Is SubString a necessary type?

Good example. Just note that were the Strings behaving like current Substrings (so assignment of one to another won't incur a hidden conversion) and were such conversions always explicit:

string.compacted

instances like these would be very visible and obvious.

I guess the fear then is that people would forget to call "compacted"... Indeed quite tricky to make this ergonomic and interesting to see different languages landed at different solutions.

I'd like to echo the OP's question as, put simply, I wish there was not a SubString type in Swift. It seems like a fork in the woods where we took the wrong path and gave undue consideration to engineering concerns over what has to be the more important consideration to keep things as simple as possible.

My first impression of the SubString type from the relevant WWDC session was that it was an act of genius but over the years the real cost on the Swift language has become apparent. First, in term of complexity where Strings forked into two types loosely bound together by a protocol the ergonomics of using in an api have only recently improved. Even from an engineering point of view, I would be surprised if the SubString abstraction has ever made the code in the Swift corpus faster. The SubString type occupies 100 bytes, containing a reference to the storage an a pair of indexes, quite likely more bytes than many of the strings it represents not considering the overhead of locking the shared reference etc.

[Dataset items]
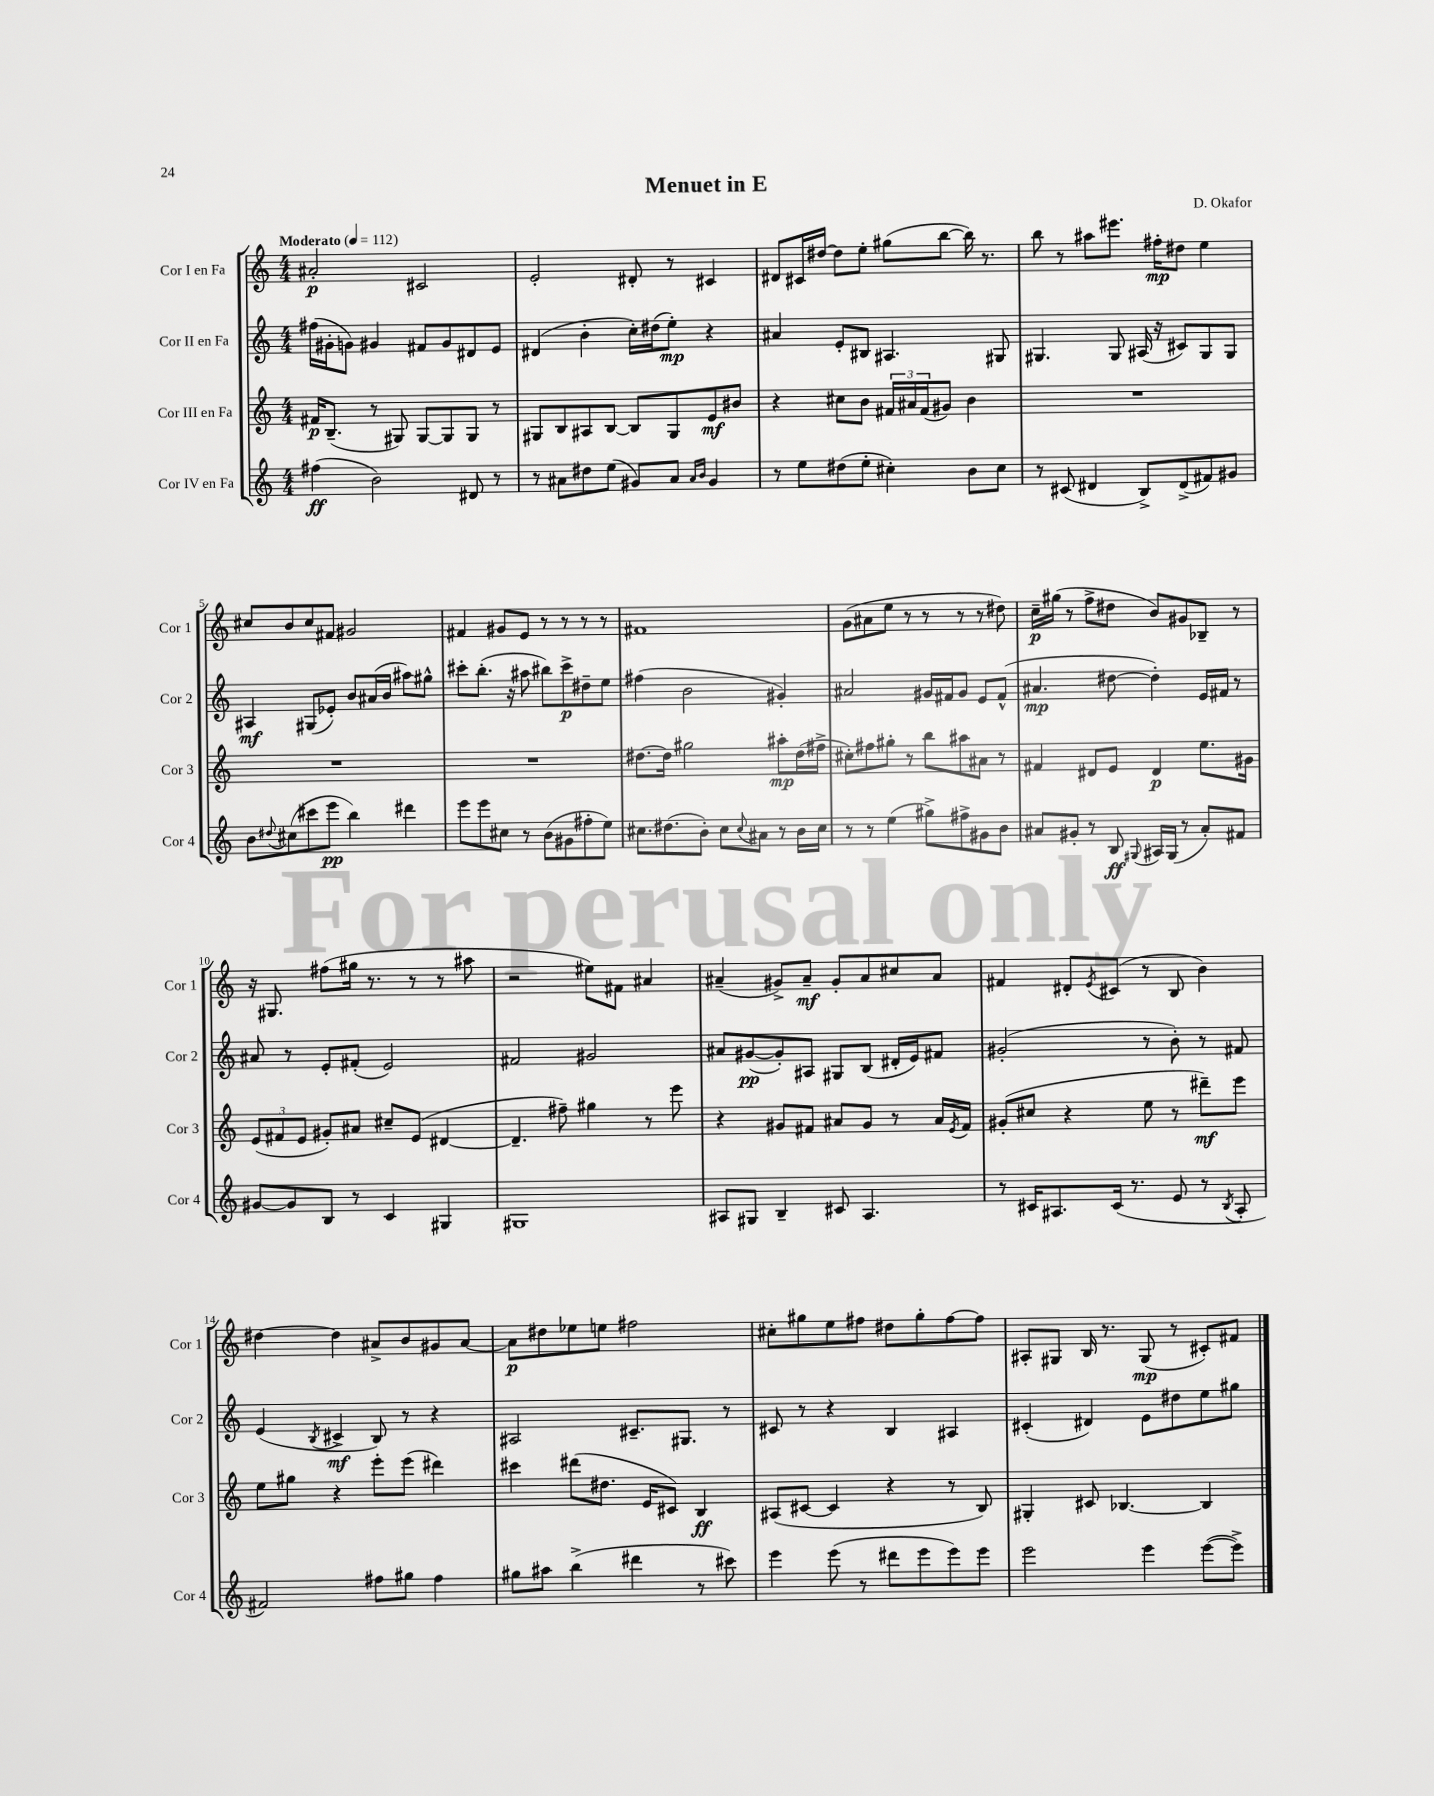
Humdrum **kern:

**kern	**kern	**kern	**kern
*staff4	*staff3	*staff2	*staff1
*clefG2	*clefG2	*clefG2	*clefG2
*k[]	*k[]	*k[]	*k[]
*M4/4	*M4/4	*M4/4	*M4/4
*MM112	*MM112	*MM112	*MM112
(4ff#	16f#	(16ff#	2a#'
.	(8.B~	16g#'	.
.	.	8g)	.
2b)	8r	4g#	.
.	8G#)	.	.
.	[8G#	8f#	2c#
.	8G#]	8g#	.
8d#	8G#	8d#	.
8r	8r	8e	.
=	=	=	=
8r	8G#	(4d#	2e'
8a#	8B	.	.
8dd#	8A#	4b'	.
(8ee	[8B	.	.
8g#)	8B]	16cc')	8d#'
.	.	(16dd#	.
8a#	8G#	8ee')	8r
16qqa#	.	.	.
16qqb	.	.	.
4g#	8e	4r	4c#
.	8b#	.	.
=	=	=	=
8r	4r	4a#	8d#
8ee	.	.	16c#
.	.	.	[16dd#
(8dd#	8cc#	8e'	8dd#]
8ee'	8b	8B#	8ee'
4cc#')	24f#	4.A#	(8gg#
.	24a#	.	.
.	(24f#	.	.
.	8g#)	.	[8bb
8b	4b	.	16bb])
.	.	.	8.r
8cc#	.	8G#	.
=	=	=	=
8r	1r	4.G#	8bb
(8c#	.	.	8r
4d#	.	.	8aa#
.	.	8G#	8.eee#
8B^)	.	(16A#	.
.	.	16r	16ff#'
(8d#^	.	8c#)	8dd#
8f#)	.	8G#	4ee
8g#	.	8G#	.
=	=	=	=
8b	1r	4A#	8cc#
8qqdd#	.	.	.
(8cc#	.	.	8b
8ccc#	.	(8G#	8cc#
8eee	.	8e-')	8f#
4bb)	.	8b	2g#
.	.	(16a#	.
.	.	16b	.
4ddd#	.	8aa#)	.
.	.	8gg#^^	.
=	=	=	=
8eee	1r	8ccc#'	4f#
8eee	.	(8.bb'	.
8cc#	.	.	8g#
.	.	16r	.
8r	.	8aa#	8e
(8b	.	8bb#)	8r
8g#	.	8ccc#^	8r
8ff#'	.	8dd#~	8r
8ee)	.	8ee	8r
=	=	=	=
8.cc#	[8.dd#	(4ff#	1f#
(8.dd#	16dd#]	.	.
.	2gg#	2b	.
8b')	.	.	.
8cc#	.	.	.
8qqcc#	.	.	.
8a#	.	.	.
8r	8aa#'	4g#')	.
16b	(16dd#	.	.
16cc#	16ff#^	.	.
=	=	=	=
8r	8cc#')	2a#	(8g
8r	8ff#	.	8a#
(4ee	8gg#'	.	8ee
.	8r	.	8r
8gg#^)	8bb	16g#	8r
.	.	16f#	.
8ff#^	8aa#	8g#	8r
8g#	8a#	8e	8r
8b	8r	(8f#^^	8dd#)
=	=	=	=
8a#	4f#	4.a#	16cc~
.	.	.	(16gg#
8g#'	.	.	8r
8r	8d#	.	8ff^
8B	8e	[8dd#	8dd#
8qqG#	.	.	.
16A#	4d#	4dd#'])	8b)
(16G#	.	.	.
8r	.	.	8g#
8a#')	8.ee	16e	8B-~
.	.	16f#	.
8f#	.	8r	8r
.	16g#	.	.
=	=	=	=
[8g#	(12e	8a#	16r
.	.	.	8.G#
.	12f#	.	.
8g#]	.	8r	.
.	12e	.	.
8B	8g#')	8e'	(8ff#
8r	8a#	(8f#'	16gg#
.	.	.	8.r
4c	8cc#~	2e)	.
.	(8e	.	8r
4G#	[4d#	.	8r
.	.	.	8aa#
=	=	=	=
1G#	4.d#~]	2f#	2r
.	8ff#~)	.	.
.	4gg#	2g#	8ee#)
.	.	.	8f#
.	8r	.	4a#
.	8eee	.	.
=	=	=	=
8A#	4r	8a#	(4a#~
8G#	.	([8g#	.
4B~	8g#	8g#'])	8g#^)
.	8f#	8A#	8a#~
8c#	8a#	8G#	8g#'
4.A#	8g#	(8B	8a#
.	8r	16d#'	8cc#
.	.	16e)	.
.	16a#	8f#	8a#
.	8qe	.	.
.	16f#	.	.
=	=	=	=
8r	(8g#'	(2g#'	4f#
16c#	8cc#	.	.
8.A#	.	.	.
.	4r	.	8d#'
.	.	.	8qe
(16c#	.	.	(8c#
8.r	.	.	.
.	8ee	8r	8r
8e	8r	8b')	8B
8r	8ddd#~)	8r	4b)
8qB	.	.	.
8A#'	8eee	8f#	.
=	=	=	=
2f#)	8ee	(4e	[4dd#
.	8gg#	.	.
.	.	8qB	.
.	4r	4c#^	4dd#]
8ff#	8eee'	8B)	8a#^
8gg#	(8eee	8r	8b
4ff#	4ddd#)	4r	8g#
.	.	.	[8a#
=	=	=	=
8gg#	4ccc#	2A#	8a#]
8aa#	.	.	8dd#
(4bb^	(8ddd#	.	8ee-
.	8.dd#	.	8ee
4ddd#	.	8.c#~	2ff#
.	16e	.	.
.	8c#)	.	.
.	.	8.G#	.
8r	4B	.	.
8ccc#)	.	8r	.
=	=	=	=
4eee	(8A#	8c#	8cc#'
.	[8c#	8r	8gg#
(8eee	4c#]	4r	8ee
8r	.	.	8ff#
8ddd#	4r	4B	8dd#
8eee	.	.	8gg#'
8eee)	8r	4A#	[8ff#
8eee	8B)	.	8ff#]
=	=	=	=
2eee	4G#'	(4c#'	8A#'
.	.	.	8G#
.	8c#	4d#)	16B
.	.	.	8.r
.	[4.B-	.	.
4eee	.	8e	(8G#
.	.	8dd#	8r
([8eee	4B-]	8ee	8c#')
8eee^])	.	8gg#	8f#
==	==	==	==
*-	*-	*-	*-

◆ **WHAT IS NEEDED**
Write the next part of the forum thread about Swift's Substring type, picking up after its last sentence. The items have nothing to do with this.

◆ **THE ANSWER**
I feel individual potential performance regressions could have been addressed by developers by revising their algorithm when they occur rather than adding so much complexity to such a critical api. All this said this isn't a decision that is going to change any time soon but I have to say SubString has long been a part of Swift where I feel we made a mis-step.

1 Like

[one sentence removed here]. Substring does not require taking any locks at all. Copying a String does potentially take a lock though (inside malloc).

5 Likes

This is counterintuitive, given that the documentation highlights the case where Substring retains the original backing buffer of a much larger string.

Hmm. I was distracted and now I can't remember what my reasoning was here. I'm going to go ahead and delete that part of the post at least until I figure out what I meant :sweat_smile:

1 Like

The problem is that this is quietly circular. As someone who's written a fair amount of Java string manipulation, I'd like to write it straightforwardly using slicing, but the performance impact of allocating an object for every slice and potentially copying the underlying buffer makes that untenable, so I have to pass around a trio of a String, an offset, and a length instead. The design of the language and library shapes the client code that the library then finds itself optimizing for.

11 Likes

Exactly! This is a very important point about API design and writing code that is optimized for it. We may think the ideal solution is to break the old API and start over based on the lessons learned, but that is rarely possible. Even if we manage to do that, we have a new API that we don't fully understand its limitations and bottlenecks yet. Then we start improving performance of the newly generated client code by optimizing the library for it and the cycle keeps repeating itself.

3 Likes

One of the biggest issues with Substring (which isn't really Substring's fault) is that so little functionality lives on StringProtocol. Quite a bit lives on String, still more is imported from NSString and Foundation. If we could update APIs to work with StringProcol and make some StringProtocol a viable API, Substring would largely blend into the background.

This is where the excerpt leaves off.